Brad Wenstrup

Brad Wenstrup

There’s a prevailing myth that we can bring an end to mass shootings in America if only we banned AR-15s – or better yet, banned all semi-automatic guns as well. If only it were that simple.

By the grace of God, protective firearms were present five years ago at the baseball field on June 14, 2017. The day that an armed assailant arrived with murderous intent and shot at us, the day Republican members of Congress, for our charity baseball game, innocently assembled to practice America’s favorite pastime. If good men and women with guns had not been present, this terrorist would easily have assassinated 20 to 30 members of Congress and staff. Instead, trained officers with legal concealed weapons were present, and the would-be assassin was prevented from murdering us in cold blood. Still, five people got hit, including two police officers.

Many Americans have personally experienced the increase in violence fueled in part by Democrats’ “defund the police” movement. In 2021, 16 U.S. cities reached record homicide numbers. A decline in police involvement in 2020 led to a record 20,000 murders, a 30 percent increase over the year before.

Let’s make sure we’re actually enforcing existing gun laws before adding new ones. In many cities, criminals arrested possessing illegal weapons haven’t been prosecuted to the full extent of the laws already on the books. They have simply been let back out onto the streets. Of course, this has led to higher rates of crime.

Why? Because criminals rarely purchase their guns legally.

“A Justice Department study published in 2019 showed that only 7% of federal prisoners who were in possession of a firearm at the time of their crimes had purchased the gun from a licensed firearm dealer. Half of federal prisoners who’d carried guns during their offenses had either stolen their firearms or bought them on the black market,” the Washington Examiner points out.

No big surprise there.

When we focus on passing new laws, we are acting as if law-abiding citizens are the problem. They aren’t.

Gun control is the wrong debate. We are ignoring the heart of what is wrong in our country.

What is going on in the homes and in the hearts of those who are turning to violence? What is wrong in our communities? What is fueling this recent rise in homicides?

Democrats have this instinctive drive to want to pass more laws, but these laws too often only curb the constitutional rights of law-abiding American citizens. They do not change the disturbing trends that we are seeing.

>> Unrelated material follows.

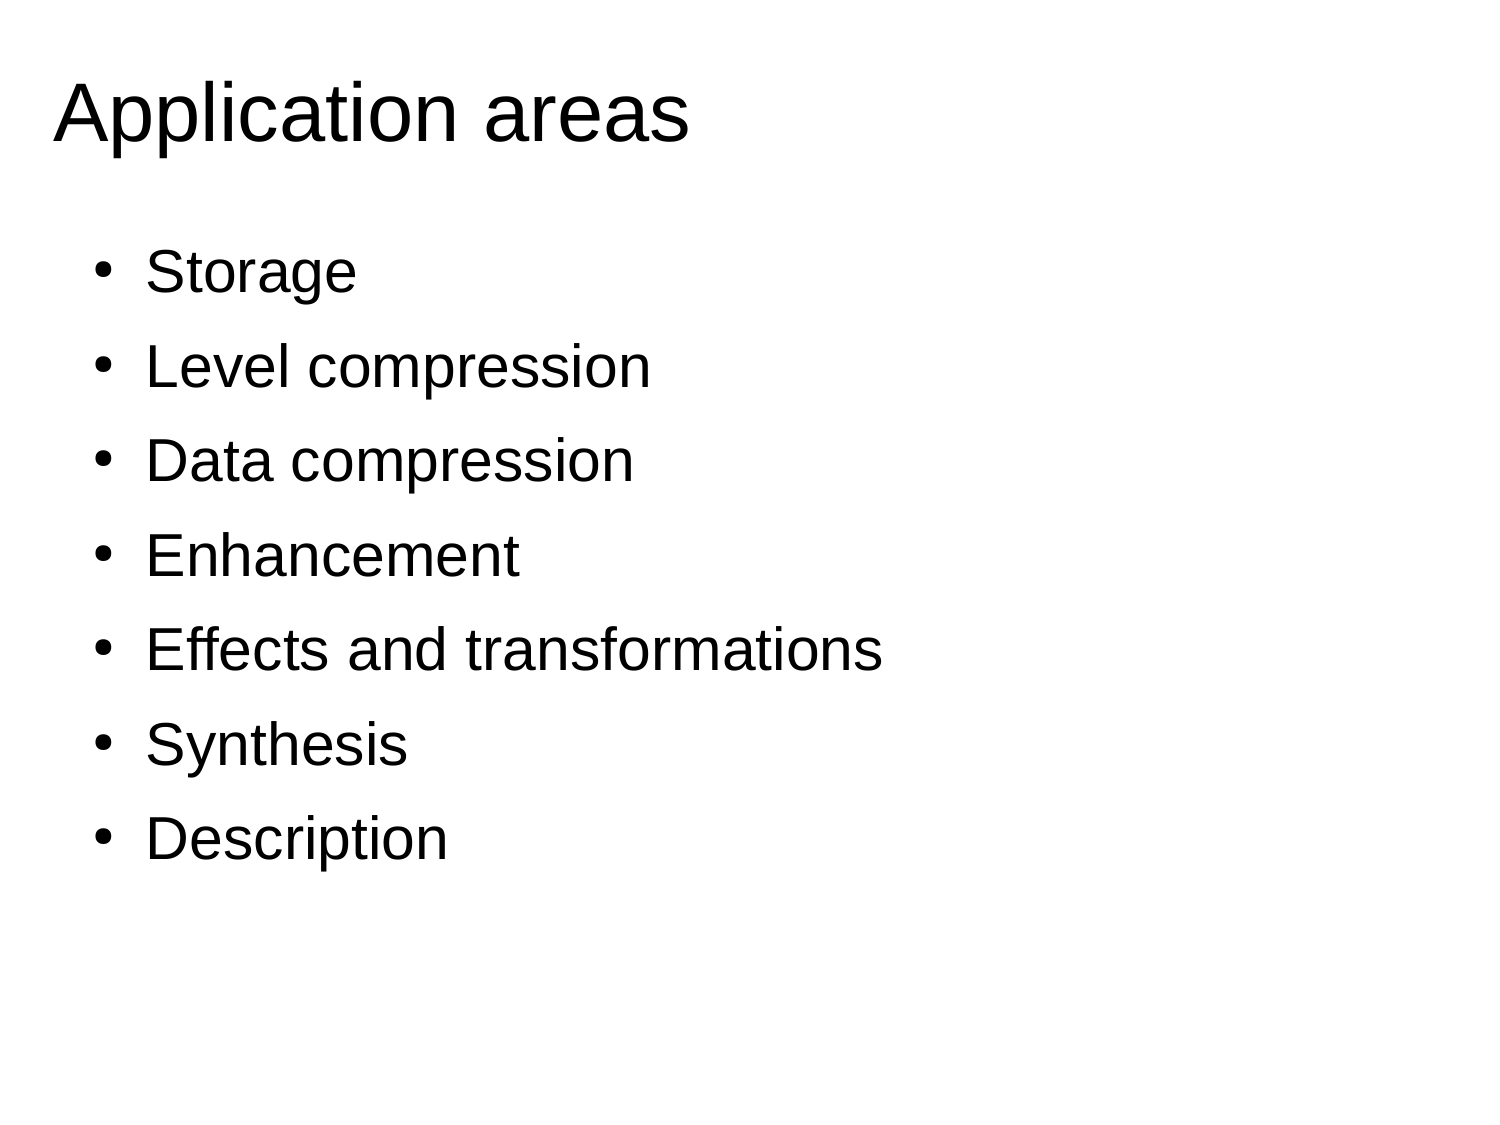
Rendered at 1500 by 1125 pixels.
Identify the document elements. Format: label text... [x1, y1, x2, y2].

title Application areas [53, 18, 1403, 207]
list Storage Level compression Data compression Enhancement Effects and transformations Synthesis Description [75, 237, 1463, 980]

The 1994 law that banned the manufacture of 19 weapons, including the AR-15, and prohibited semiautomatic rifles with at least two military features, as well as the manufacture of magazines holding more than 10 rounds, wasn’t very effective in preventing gun violence, according to a Justice Department study of the decade-long ban that expired in 2004. Mass shootings have increased in both numbers and deadliness, according to statistics from the Federal Bureau of Investigation.

We as Americans need to do some serious soul searching.

I came to office a true believer in truth, justice, and the American way. Morals, values, and virtues have taken flight, and in their place is a darkness. It seems unimaginable to most that someone can reach the state of mind to justify killing innocent children. What are the events in someone’s life that lead to the feelings, that lead to these murderous, violent actions?

Murder is already against the law. Criminals pay no attention to our laws. A conversation that revolves merely around what laws we can enact and what guns we can ban is one that is intellectually lazy.

Certainly, something serious has changed since the 1950s, when kids brought guns to school and stored them in their lockers and then went to shooting practice afterwards.

Is it the absence of God? Is it the breakdown of the family, the disruption of community, the implosion of the village? Is it a lack of morals, values, and virtues within our American civilization? Is it the disrespect for law and order? Is it because we can’t put “thou shalt not kill” in front of a public building or inside it?

Is it the destruction of our mental health system, which unfortunately turned everyone onto the streets instead of reforming our institutions?

It could be all these things and many more. Until America is willing to take a long hard look inside ourselves, and heal what truly ails us, I fear we are simply doomed to repeat more of the past.

Rep. Brad Wenstrup, D.P.M., represents Ohio’s 2nd District in the U.S. House of Representatives, where he serves as a co-chair of the GOP Doctors Caucus.